*EXCERPTED TEXT*
<<<<

The trouble is that these days we are led to believe that entertainment is an object, a fun commodity. Now for half an hour of entertainment... Here is the Head of Light Entertainment... You are now entering the entertainment departments, where you can buy half hour chunks of comedy, sitcom, lightweight quizzes and so on. But that’s balderdash. Most of what comes out of entertainment departments is deeply unentertaining, and half of what really is entertaining has never been near an entertainment department in its life. Entertainment is style not content. David Attenborough is more entertaining than most “entertainers”...
Sometimes, you know, I get the feeling that the more the BBC tries to entertain, the less it succeeds, and the more it is content to be interesting, the more it entertains. There has recently been a BBC radio series telling the history of American stand-up comedy. A gift, you might think. Just tell the story and play some wonderful extracts. But someone at BBC Radio thought it would be even better to hand the job to American comedian Greg Proops and make it entertaining. Oh, how wrong they were. Proops mugged his way desperately through every link, pretending to be funny, and the result was dire. Not only dire, but unenlightening - I ended up knowing less about American comedy than I had known to begin with.

>>>>

*MATERIAL PROVIDED*
<<<<

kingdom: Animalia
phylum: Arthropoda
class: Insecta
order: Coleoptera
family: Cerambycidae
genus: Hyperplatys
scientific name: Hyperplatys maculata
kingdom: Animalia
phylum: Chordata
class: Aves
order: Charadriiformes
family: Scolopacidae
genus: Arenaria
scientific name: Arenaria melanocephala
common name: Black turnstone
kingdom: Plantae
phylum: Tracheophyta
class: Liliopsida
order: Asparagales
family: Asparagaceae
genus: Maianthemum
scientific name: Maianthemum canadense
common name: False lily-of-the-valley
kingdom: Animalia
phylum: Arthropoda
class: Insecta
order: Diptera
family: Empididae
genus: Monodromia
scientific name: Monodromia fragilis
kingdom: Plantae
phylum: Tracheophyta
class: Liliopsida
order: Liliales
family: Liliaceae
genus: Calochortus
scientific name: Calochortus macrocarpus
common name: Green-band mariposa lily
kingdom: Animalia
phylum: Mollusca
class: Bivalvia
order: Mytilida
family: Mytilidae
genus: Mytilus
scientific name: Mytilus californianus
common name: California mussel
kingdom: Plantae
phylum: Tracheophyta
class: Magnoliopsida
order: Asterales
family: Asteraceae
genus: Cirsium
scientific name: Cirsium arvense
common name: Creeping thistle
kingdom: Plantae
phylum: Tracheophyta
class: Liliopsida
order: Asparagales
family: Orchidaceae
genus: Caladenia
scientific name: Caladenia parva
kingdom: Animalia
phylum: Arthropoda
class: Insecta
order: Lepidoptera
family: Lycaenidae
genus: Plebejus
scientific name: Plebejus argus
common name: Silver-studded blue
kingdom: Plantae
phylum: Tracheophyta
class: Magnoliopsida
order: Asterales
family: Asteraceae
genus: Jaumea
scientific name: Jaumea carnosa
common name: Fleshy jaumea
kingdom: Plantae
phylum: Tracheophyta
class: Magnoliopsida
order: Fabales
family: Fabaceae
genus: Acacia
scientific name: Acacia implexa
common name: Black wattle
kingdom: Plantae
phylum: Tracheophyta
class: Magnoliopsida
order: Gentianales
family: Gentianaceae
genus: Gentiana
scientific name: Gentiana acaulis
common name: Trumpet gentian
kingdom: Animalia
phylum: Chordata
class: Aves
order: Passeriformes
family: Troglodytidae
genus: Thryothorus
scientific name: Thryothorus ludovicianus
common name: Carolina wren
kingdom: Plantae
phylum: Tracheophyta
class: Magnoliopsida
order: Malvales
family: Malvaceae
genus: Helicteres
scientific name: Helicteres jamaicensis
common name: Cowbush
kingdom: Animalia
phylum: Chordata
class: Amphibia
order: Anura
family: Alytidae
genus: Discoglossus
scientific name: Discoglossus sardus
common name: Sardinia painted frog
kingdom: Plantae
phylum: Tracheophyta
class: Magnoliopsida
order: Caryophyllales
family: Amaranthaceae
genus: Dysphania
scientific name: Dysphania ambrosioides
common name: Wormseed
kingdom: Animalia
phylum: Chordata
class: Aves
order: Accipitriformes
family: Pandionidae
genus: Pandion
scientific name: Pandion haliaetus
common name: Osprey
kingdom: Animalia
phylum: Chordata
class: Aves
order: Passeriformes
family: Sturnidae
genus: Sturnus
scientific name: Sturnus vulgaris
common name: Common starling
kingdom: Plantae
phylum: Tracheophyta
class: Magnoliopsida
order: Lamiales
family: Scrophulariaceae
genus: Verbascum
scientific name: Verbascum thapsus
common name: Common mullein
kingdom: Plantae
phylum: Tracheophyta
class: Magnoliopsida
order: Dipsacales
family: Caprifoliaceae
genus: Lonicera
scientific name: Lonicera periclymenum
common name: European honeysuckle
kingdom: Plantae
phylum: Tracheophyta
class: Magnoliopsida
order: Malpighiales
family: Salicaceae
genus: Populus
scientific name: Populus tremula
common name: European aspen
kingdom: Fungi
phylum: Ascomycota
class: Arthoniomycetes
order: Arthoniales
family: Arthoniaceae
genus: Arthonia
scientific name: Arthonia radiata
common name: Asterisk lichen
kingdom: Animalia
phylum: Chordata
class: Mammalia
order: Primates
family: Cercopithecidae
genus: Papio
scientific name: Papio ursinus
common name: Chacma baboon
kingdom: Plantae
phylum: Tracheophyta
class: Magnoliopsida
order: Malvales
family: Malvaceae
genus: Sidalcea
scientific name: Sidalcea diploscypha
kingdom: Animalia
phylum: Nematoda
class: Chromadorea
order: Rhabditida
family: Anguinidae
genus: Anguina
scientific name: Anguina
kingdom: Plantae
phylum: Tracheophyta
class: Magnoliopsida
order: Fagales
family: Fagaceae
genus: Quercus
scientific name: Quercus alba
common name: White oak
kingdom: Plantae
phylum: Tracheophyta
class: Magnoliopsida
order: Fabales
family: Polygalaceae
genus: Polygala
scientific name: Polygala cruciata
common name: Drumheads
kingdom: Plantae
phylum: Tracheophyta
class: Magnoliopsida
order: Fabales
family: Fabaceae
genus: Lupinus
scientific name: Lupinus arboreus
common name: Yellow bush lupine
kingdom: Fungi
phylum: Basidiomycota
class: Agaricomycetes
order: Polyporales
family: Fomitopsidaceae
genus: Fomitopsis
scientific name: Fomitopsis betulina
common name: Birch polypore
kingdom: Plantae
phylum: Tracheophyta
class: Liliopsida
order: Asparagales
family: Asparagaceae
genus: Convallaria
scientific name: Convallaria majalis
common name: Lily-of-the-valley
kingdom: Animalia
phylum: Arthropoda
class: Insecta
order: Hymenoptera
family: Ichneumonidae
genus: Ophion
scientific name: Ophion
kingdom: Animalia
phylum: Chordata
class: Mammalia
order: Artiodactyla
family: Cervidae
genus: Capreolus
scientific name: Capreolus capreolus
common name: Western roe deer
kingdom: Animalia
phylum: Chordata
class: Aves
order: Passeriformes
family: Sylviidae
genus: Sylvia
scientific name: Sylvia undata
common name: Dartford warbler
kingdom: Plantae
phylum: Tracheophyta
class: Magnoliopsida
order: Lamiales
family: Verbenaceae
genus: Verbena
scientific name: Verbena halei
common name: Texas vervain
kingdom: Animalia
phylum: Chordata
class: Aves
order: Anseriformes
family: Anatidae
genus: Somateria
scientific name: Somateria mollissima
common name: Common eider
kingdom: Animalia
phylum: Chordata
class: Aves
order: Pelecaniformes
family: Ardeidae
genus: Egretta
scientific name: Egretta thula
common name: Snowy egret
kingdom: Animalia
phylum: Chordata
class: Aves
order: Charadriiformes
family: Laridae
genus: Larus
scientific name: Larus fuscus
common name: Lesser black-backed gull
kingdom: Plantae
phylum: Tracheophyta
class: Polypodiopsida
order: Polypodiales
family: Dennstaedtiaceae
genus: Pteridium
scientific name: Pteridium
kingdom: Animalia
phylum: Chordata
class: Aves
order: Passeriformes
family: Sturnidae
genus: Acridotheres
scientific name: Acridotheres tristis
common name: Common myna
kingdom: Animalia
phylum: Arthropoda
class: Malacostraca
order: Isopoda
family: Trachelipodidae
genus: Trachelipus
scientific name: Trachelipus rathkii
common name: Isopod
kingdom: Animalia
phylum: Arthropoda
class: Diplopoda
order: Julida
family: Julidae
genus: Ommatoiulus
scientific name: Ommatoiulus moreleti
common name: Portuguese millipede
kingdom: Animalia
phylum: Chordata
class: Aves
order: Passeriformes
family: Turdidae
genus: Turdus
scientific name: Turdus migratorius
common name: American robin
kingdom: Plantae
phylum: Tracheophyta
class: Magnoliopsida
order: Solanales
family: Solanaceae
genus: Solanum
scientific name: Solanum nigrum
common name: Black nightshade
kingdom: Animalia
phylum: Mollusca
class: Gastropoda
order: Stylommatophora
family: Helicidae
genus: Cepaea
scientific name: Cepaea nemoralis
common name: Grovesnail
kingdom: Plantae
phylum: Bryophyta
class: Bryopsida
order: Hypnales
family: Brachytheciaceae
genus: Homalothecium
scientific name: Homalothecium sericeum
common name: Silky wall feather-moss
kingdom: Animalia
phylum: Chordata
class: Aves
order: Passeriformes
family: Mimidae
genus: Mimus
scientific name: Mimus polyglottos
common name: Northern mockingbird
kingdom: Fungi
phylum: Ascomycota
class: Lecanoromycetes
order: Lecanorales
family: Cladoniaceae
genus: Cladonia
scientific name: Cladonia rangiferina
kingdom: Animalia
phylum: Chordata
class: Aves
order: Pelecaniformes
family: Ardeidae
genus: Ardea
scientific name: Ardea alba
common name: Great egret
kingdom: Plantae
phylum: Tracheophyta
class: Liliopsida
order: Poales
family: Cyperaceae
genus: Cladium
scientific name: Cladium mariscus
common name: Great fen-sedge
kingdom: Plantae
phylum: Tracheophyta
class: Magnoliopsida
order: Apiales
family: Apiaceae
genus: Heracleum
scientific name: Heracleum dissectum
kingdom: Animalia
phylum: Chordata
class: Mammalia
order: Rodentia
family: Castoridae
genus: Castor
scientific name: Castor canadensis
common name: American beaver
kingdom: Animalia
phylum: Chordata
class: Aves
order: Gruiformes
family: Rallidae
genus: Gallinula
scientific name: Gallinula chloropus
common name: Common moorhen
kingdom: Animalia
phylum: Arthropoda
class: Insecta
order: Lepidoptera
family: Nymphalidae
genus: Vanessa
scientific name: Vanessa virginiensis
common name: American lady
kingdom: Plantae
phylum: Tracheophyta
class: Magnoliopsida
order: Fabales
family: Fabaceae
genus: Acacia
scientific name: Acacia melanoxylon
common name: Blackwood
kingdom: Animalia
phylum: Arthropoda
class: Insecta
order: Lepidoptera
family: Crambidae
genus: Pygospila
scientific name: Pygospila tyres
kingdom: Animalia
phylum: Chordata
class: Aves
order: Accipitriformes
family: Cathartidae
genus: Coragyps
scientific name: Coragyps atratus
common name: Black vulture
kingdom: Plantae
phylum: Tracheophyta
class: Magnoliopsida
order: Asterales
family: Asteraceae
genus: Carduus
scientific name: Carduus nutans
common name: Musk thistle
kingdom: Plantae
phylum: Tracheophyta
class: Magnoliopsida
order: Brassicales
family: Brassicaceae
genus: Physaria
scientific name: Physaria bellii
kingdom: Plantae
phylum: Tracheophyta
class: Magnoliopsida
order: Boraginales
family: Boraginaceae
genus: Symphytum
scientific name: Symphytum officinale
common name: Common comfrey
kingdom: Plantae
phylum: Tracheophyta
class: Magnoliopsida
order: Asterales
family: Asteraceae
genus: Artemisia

>>>>

*DIRECTIONS FOR THIS TASK*
Could you carry on the piece about BBC entertainment from its last sentence? The records have nothing to do with what comes next.

*TASK RESPONSE*
In this very paper yesterday TV reviewer Robert Hanks was reflecting on the similar process whereby Adam Hart-Davis is thought by the BBC to be more entertaining as a science presenter if he bicycles round the country in purple and yellow underwear. Actually, thought Hanks, Hart-Davis is interesting enough to survive anything, even the BBC’s attempts to make him entertaining. He’s right. Over on Radio 4 at the moment Hart-Davis has a programme called Inventors Imperfect and - can you believe this? - he gets through half an hour of radio without colourful underwear or bicycles and it’s just as good as it is on TV, and maybe better. He simply tells a story - yesterday he was telling us about the Rev Moule, who invented the earth closet - and as I metaphorically sat round the camp fire listening to him, I found the whole thing gripping.
Where the BBC goes wrong is in trying to jolly so much up. The jollier its gardening, cooking and decorating programmes get, the more depressing they are. “I know!” cries someone, “Let’s see if we can make archaeology entertaining by getting Tony Robinson to do it at a run!”....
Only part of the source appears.